Segment Start: Data excerpts

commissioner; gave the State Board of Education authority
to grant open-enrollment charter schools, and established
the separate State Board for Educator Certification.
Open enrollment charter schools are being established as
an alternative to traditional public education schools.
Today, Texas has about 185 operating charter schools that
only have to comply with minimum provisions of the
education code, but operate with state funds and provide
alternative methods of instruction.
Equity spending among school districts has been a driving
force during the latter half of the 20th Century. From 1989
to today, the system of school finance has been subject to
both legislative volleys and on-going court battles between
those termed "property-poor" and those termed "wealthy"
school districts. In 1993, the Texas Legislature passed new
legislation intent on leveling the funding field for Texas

Segment End: Data excerpts

Copy the lines above word for word, keeping each line break where it falls.

commissioner; gave the State Board of Education authority
to grant open-enrollment charter schools, and established
the separate State Board for Educator Certification.
Open enrollment charter schools are being established as
an alternative to traditional public education schools.
Today, Texas has about 185 operating charter schools that
only have to comply with minimum provisions of the
education code, but operate with state funds and provide
alternative methods of instruction.
Equity spending among school districts has been a driving
force during the latter half of the 20th Century. From 1989
to today, the system of school finance has been subject to
both legislative volleys and on-going court battles between
those termed "property-poor" and those termed "wealthy"
school districts. In 1993, the Texas Legislature passed new
legislation intent on leveling the funding field for Texas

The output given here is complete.